# Task statement
Set down the line that contains "Identify the document" and every line after it to the end of the entries, exactly as they stand and nothing more.

# Given data
---
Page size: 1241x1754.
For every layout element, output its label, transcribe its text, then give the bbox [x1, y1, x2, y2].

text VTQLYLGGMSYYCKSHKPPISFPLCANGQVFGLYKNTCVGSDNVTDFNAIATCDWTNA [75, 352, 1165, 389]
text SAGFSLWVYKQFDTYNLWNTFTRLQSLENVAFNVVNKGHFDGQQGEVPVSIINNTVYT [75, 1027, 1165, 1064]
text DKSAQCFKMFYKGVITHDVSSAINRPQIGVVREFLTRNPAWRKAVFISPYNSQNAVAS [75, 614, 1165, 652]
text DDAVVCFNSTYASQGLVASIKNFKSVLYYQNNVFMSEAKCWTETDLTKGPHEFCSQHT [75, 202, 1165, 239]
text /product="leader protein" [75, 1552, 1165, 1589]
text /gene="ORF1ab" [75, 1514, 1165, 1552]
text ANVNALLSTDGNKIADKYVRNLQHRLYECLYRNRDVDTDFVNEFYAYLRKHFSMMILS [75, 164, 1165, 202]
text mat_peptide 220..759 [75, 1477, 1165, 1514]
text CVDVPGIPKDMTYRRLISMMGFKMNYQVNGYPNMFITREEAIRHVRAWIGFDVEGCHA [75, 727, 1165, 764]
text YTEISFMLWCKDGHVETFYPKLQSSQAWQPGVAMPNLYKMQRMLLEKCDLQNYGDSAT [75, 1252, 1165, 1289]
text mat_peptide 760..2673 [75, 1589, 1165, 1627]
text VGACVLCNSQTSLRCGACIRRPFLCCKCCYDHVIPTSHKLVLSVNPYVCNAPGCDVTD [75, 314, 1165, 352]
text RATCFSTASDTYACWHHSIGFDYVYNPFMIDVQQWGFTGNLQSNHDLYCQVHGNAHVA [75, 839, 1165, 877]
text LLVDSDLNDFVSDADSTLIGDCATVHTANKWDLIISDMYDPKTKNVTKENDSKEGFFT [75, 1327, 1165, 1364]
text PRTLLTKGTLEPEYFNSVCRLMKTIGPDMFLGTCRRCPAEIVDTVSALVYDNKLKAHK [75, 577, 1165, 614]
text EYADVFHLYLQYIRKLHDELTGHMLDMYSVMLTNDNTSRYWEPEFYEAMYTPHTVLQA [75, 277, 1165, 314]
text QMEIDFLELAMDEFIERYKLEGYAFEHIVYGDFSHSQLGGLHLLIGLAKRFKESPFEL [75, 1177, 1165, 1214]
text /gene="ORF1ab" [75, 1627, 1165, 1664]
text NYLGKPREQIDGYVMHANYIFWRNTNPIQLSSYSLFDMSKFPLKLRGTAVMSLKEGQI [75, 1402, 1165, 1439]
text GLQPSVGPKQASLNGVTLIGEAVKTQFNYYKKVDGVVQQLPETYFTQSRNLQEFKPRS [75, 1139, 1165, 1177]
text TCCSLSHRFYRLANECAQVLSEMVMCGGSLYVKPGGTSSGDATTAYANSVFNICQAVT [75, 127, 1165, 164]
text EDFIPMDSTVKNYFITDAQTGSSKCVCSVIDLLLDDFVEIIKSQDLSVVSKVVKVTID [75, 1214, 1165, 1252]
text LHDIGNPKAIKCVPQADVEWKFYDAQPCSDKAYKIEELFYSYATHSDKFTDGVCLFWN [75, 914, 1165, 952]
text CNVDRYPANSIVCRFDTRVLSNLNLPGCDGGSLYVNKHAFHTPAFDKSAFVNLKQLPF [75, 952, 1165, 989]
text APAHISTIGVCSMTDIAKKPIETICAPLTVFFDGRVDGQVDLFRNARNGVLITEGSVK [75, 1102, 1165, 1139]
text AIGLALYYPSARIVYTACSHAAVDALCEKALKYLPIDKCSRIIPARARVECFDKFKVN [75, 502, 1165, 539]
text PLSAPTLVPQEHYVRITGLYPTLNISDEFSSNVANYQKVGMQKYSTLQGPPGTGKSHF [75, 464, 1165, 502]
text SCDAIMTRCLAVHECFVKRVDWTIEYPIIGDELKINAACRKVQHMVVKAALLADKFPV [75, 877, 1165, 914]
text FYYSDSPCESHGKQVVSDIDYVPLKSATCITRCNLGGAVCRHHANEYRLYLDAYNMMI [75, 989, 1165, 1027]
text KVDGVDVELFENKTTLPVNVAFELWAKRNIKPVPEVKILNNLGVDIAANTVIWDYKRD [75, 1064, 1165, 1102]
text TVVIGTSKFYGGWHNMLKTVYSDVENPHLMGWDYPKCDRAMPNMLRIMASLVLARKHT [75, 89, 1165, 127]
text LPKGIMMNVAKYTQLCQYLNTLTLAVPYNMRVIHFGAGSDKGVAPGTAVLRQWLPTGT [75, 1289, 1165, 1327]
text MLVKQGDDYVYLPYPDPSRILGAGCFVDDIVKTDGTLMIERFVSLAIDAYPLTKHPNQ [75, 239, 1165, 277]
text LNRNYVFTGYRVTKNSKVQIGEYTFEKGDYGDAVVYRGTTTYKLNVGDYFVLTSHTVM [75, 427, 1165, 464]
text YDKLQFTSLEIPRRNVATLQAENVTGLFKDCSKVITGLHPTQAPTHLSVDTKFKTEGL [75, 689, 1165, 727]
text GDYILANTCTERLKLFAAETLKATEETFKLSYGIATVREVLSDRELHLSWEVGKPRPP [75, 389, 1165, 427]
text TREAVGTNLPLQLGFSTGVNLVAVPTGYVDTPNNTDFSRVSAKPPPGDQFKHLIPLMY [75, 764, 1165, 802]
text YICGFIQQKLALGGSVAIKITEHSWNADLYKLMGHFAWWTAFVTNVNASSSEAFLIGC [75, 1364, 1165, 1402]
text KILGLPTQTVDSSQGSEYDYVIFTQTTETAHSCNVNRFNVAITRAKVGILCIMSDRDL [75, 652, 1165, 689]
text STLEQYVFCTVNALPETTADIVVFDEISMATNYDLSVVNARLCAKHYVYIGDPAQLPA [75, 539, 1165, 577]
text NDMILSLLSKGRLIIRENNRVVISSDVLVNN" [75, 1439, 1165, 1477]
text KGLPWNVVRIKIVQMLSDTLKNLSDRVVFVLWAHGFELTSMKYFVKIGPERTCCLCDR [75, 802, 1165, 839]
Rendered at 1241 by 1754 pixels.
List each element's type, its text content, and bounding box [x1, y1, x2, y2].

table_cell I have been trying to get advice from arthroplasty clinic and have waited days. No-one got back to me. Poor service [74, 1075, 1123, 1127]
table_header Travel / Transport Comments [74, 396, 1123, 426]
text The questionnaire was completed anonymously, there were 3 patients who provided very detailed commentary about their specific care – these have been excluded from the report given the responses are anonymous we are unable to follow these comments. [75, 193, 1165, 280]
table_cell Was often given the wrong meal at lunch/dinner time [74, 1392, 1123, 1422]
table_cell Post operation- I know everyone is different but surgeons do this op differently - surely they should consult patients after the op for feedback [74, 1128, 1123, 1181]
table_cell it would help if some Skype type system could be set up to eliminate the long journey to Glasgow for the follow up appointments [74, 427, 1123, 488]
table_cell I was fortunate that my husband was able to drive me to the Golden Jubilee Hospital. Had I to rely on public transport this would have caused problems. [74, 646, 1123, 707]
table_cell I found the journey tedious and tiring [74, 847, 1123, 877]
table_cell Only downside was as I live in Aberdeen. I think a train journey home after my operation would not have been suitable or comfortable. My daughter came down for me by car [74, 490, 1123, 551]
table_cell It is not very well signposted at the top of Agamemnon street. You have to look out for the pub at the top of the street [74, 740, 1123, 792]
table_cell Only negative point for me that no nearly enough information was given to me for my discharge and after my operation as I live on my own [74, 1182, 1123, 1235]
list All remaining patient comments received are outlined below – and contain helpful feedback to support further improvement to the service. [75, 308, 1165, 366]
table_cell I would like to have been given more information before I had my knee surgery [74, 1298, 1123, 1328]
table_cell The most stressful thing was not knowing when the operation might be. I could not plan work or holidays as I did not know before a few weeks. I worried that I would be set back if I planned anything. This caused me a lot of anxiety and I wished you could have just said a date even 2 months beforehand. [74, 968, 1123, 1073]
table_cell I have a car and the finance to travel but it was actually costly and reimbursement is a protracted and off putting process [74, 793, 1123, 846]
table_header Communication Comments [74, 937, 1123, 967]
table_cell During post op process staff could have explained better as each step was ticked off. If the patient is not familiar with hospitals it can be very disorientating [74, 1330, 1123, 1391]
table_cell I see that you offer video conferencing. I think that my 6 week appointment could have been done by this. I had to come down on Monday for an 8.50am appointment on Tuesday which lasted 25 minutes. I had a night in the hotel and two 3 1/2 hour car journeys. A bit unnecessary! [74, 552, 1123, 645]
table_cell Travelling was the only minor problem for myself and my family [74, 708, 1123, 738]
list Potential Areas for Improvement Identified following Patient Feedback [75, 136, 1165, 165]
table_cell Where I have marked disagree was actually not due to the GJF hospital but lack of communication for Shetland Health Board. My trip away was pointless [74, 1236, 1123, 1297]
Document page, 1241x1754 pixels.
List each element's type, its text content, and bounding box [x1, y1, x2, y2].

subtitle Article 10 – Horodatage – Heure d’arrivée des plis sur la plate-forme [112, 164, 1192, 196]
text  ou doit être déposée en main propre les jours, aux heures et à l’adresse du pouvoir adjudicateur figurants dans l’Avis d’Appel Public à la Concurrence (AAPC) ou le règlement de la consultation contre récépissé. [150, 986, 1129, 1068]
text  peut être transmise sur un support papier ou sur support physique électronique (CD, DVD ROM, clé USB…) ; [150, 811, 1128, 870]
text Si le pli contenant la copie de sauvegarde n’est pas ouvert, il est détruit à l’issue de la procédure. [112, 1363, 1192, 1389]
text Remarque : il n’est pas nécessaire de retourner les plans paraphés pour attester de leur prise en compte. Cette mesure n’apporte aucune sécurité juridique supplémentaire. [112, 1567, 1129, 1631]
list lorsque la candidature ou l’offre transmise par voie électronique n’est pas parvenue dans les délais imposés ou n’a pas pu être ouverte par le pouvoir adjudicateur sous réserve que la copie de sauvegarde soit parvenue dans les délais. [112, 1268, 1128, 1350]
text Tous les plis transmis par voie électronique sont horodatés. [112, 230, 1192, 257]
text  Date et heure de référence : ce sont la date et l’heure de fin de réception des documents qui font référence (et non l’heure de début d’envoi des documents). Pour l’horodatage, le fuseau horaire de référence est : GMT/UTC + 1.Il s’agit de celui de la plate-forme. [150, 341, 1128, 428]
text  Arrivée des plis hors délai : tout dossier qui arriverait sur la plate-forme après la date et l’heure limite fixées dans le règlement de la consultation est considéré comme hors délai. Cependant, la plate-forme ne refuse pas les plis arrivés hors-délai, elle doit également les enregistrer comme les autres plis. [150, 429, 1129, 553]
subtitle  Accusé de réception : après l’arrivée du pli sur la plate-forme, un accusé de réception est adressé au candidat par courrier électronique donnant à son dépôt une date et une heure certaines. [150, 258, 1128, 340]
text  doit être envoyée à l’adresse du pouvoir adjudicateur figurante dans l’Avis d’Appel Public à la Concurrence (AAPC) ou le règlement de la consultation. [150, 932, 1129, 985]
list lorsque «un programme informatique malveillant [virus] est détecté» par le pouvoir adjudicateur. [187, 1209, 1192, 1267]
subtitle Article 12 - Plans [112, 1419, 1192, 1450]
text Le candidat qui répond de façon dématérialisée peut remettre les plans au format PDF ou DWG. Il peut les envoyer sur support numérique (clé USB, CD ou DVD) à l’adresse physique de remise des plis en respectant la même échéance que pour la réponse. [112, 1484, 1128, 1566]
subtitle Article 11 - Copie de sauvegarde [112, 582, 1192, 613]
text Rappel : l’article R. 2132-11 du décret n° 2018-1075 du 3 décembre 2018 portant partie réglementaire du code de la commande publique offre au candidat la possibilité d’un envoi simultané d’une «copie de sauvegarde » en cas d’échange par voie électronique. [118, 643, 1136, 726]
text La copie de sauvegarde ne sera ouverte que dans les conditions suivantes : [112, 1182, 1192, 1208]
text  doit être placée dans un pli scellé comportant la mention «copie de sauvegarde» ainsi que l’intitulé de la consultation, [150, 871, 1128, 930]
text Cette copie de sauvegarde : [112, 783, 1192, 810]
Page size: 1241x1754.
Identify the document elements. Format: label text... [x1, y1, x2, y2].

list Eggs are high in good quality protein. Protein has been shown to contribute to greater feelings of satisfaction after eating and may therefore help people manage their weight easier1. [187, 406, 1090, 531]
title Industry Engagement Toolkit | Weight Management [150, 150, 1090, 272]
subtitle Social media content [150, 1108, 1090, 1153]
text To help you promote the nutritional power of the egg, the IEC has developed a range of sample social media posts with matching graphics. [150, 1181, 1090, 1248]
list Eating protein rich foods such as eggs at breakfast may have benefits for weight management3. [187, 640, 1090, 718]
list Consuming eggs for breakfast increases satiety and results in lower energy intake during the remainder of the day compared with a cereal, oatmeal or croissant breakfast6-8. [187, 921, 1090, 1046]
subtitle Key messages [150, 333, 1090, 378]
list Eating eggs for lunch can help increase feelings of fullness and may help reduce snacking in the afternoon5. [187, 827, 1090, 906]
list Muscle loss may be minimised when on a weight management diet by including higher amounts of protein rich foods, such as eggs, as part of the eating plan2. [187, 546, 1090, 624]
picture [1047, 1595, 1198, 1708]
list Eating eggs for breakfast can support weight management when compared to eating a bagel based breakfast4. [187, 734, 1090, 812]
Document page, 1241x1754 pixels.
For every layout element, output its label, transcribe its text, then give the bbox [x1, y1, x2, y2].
---
# Task result
Identify the document elements. Format: label text... [x1, y1, x2, y2].

list Eggs are high in good quality protein. Protein has been shown to contribute to greater feelings of satisfaction after eating and may therefore help people manage their weight easier1. [187, 406, 1090, 531]
title Industry Engagement Toolkit | Weight Management [150, 150, 1090, 272]
subtitle Social media content [150, 1108, 1090, 1153]
text To help you promote the nutritional power of the egg, the IEC has developed a range of sample social media posts with matching graphics. [150, 1181, 1090, 1248]
list Eating protein rich foods such as eggs at breakfast may have benefits for weight management3. [187, 640, 1090, 718]
list Consuming eggs for breakfast increases satiety and results in lower energy intake during the remainder of the day compared with a cereal, oatmeal or croissant breakfast6-8. [187, 921, 1090, 1046]
subtitle Key messages [150, 333, 1090, 378]
list Eating eggs for lunch can help increase feelings of fullness and may help reduce snacking in the afternoon5. [187, 827, 1090, 906]
list Muscle loss may be minimised when on a weight management diet by including higher amounts of protein rich foods, such as eggs, as part of the eating plan2. [187, 546, 1090, 624]
picture [1047, 1595, 1198, 1708]
list Eating eggs for breakfast can support weight management when compared to eating a bagel based breakfast4. [187, 734, 1090, 812]
Document page, 1241x1754 pixels.
For every layout element, output its label, transcribe its text, then give the bbox [x1, y1, x2, y2].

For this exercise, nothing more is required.